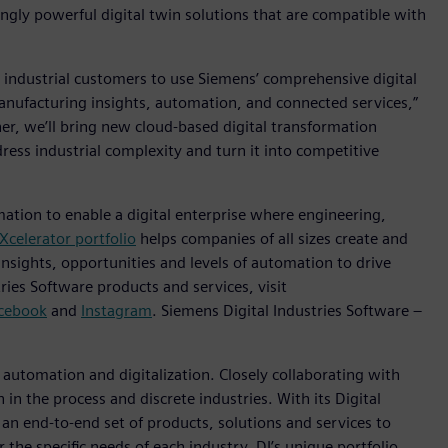
gly powerful digital twin solutions that are compatible with
 industrial customers to use Siemens’ comprehensive digital
anufacturing insights, automation, and connected services,”
her, we’ll bring new cloud-based digital transformation
ress industrial complexity and turn it into competitive
mation to enable a digital enterprise where engineering,
Xcelerator portfolio
helps companies of all sizes create and
insights, opportunities and levels of automation to drive
ies Software products and services, visit
cebook
and
Instagram
. Siemens Digital Industries Software –
n automation and digitalization. Closely collaborating with
in the process and discrete industries. With its Digital
h an end-to-end set of products, solutions and services to
r the specific needs of each industry, DI’s unique portfolio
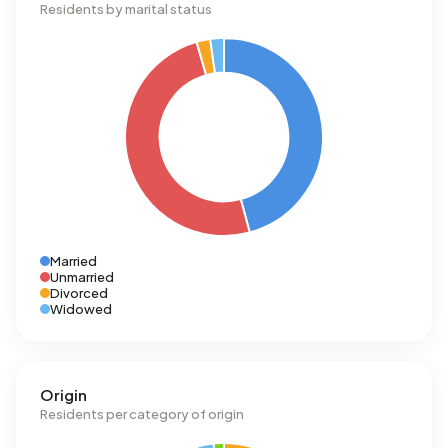
Residents by marital status
Married
Unmarried
Divorced
Widowed
Origin
Residents per category of origin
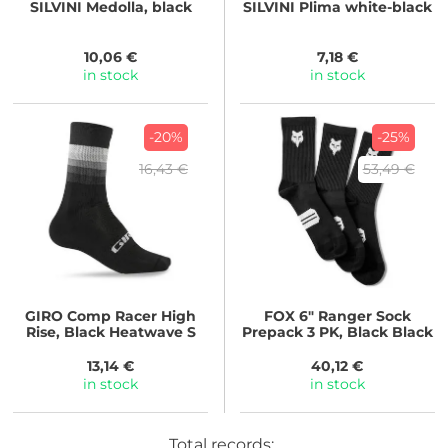
SILVINI
Medolla, black
SILVINI
Plima white-black
10,06 €
7,18 €
in stock
in stock
-20%
-25%
16,43 €
53,49 €
GIRO
Comp Racer High
FOX
6" Ranger Sock
Rise, Black Heatwave S
Prepack 3 PK, Black Black
13,14 €
40,12 €
in stock
in stock
Total records:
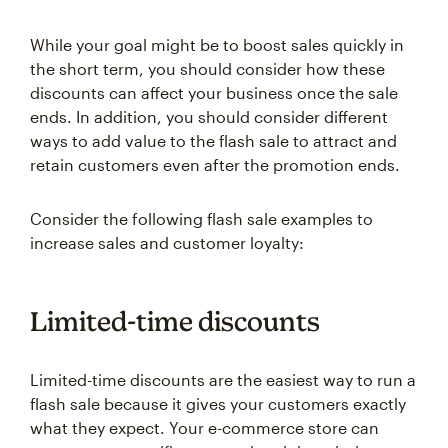
While your goal might be to boost sales quickly in
the short term, you should consider how these
discounts can affect your business once the sale
ends. In addition, you should consider different
ways to add value to the flash sale to attract and
retain customers even after the promotion ends.
Consider the following flash sale examples to
increase sales and customer loyalty:
Limited-time discounts
Limited-time discounts are the easiest way to run a
flash sale because it gives your customers exactly
what they expect. Your e-commerce store can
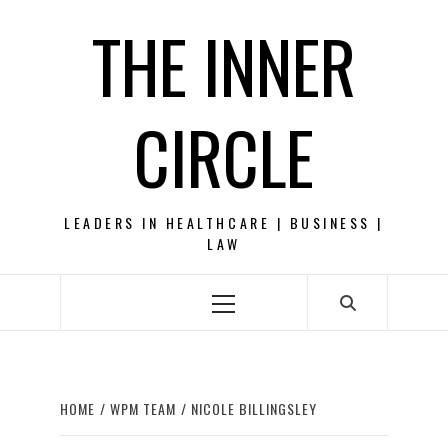
Skip
THE INNER
to
content
CIRCLE
LEADERS IN HEALTHCARE | BUSINESS |
LAW
Primary
Menu
HOME
WPM TEAM
NICOLE BILLINGSLEY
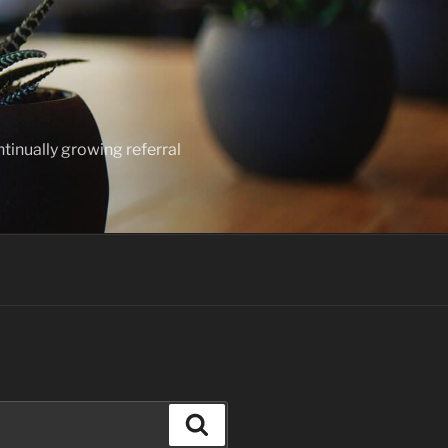
ntinually growing referral
Search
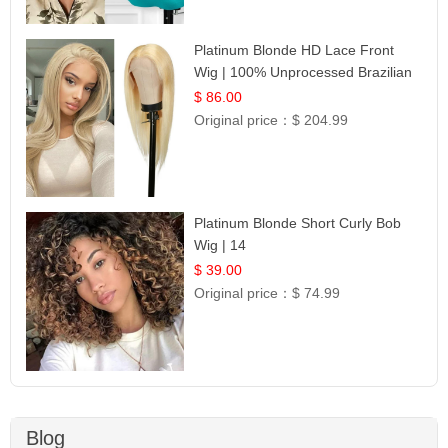
Platinum Blonde HD Lace Front
Wig | 100% Unprocessed Brazilian
Hair | UpScale #613 Straight
$ 86.00
Original price：
$ 204.99
Platinum Blonde Short Curly Bob
Wig | 14
$ 39.00
Original price：
$ 74.99
Blog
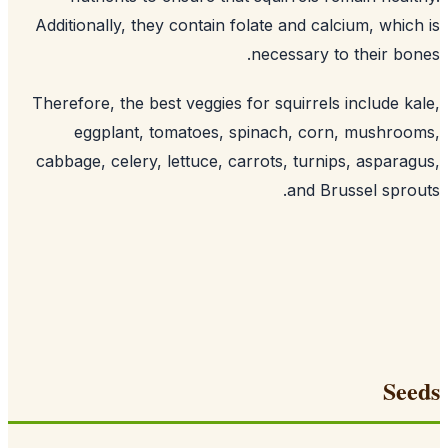
Additionally, they contain folate and c
.
necessary
Therefore, the best veggies for squirre
eggplant, tomatoes, spinach, co
cabbage, celery, lettuce, carrots, turn
and B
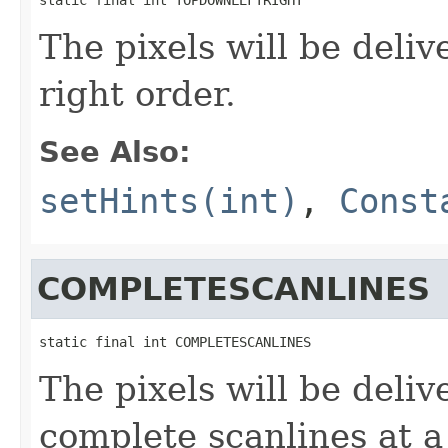
The pixels will be deliv
right order.
See Also:
setHints(int)
,
Const
COMPLETESCANLINES
static final int COMPLETESCANLINES
The pixels will be deliv
complete scanlines at a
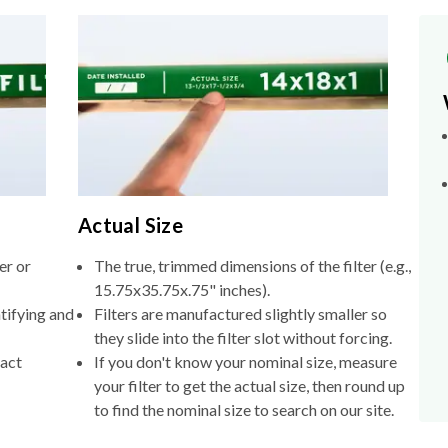
Actual Size
er or
The true, trimmed dimensions of the filter (e.g.,
15.75x35.75x.75" inches).
tifying and
Filters are manufactured slightly smaller so
they slide into the filter slot without forcing.
xact
If you don't know your nominal size, measure
your filter to get the actual size, then round up
to find the nominal size to search on our site.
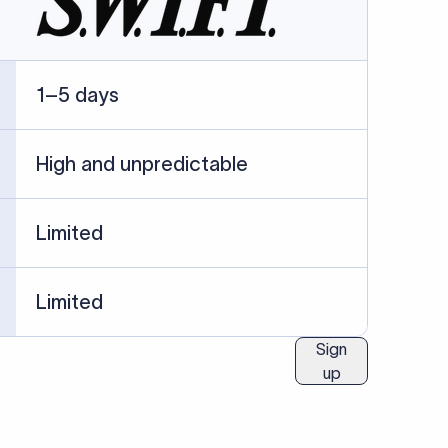
ublished information.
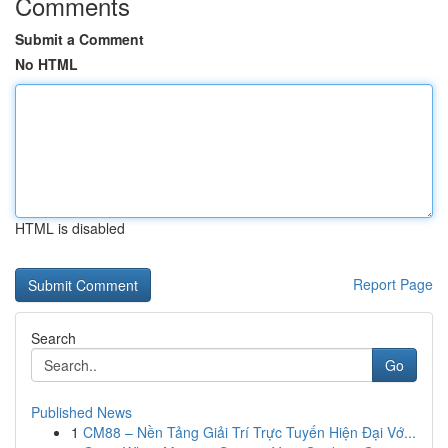
Comments
Submit a Comment
No HTML
HTML is disabled
Report Page
Search
Go
Published News
1
CM88 – Nền Tảng Giải Trí Trực Tuyến Hiện Đại Vớ...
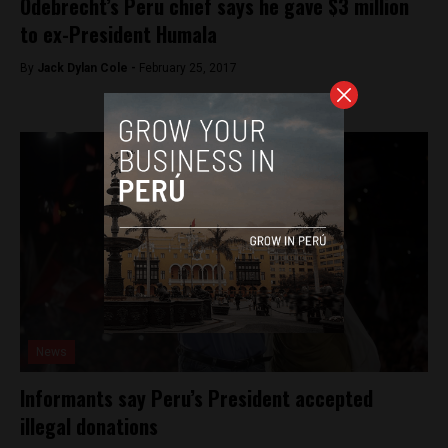
Odebrecht’s Peru chief says he gave $3 million
to ex-President Humala
By
Jack Dylan Cole -
February 25, 2017
News
Informants say Peru’s President accepted
illegal donations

# REQUIRED ACTION
Leaving out the pictures, please output the lines in the entries above from the one with "to find the" through the one with "Informants say Peru’s President accepted", exactly as they are.

# RESULT OF THIS TASK
to find the nominal size to search on our site.
ublished information.
Comments
Submit a Comment
No HTML
HTML is disabled
Report Page
Search
Go
Published News
1
CM88 – Nền Tảng Giải Trí Trực Tuyến Hiện Đại Vớ...
Odebrecht’s Peru chief says he gave $3 million
to ex-President Humala
By
Jack Dylan Cole -
February 25, 2017
News
Informants say Peru’s President accepted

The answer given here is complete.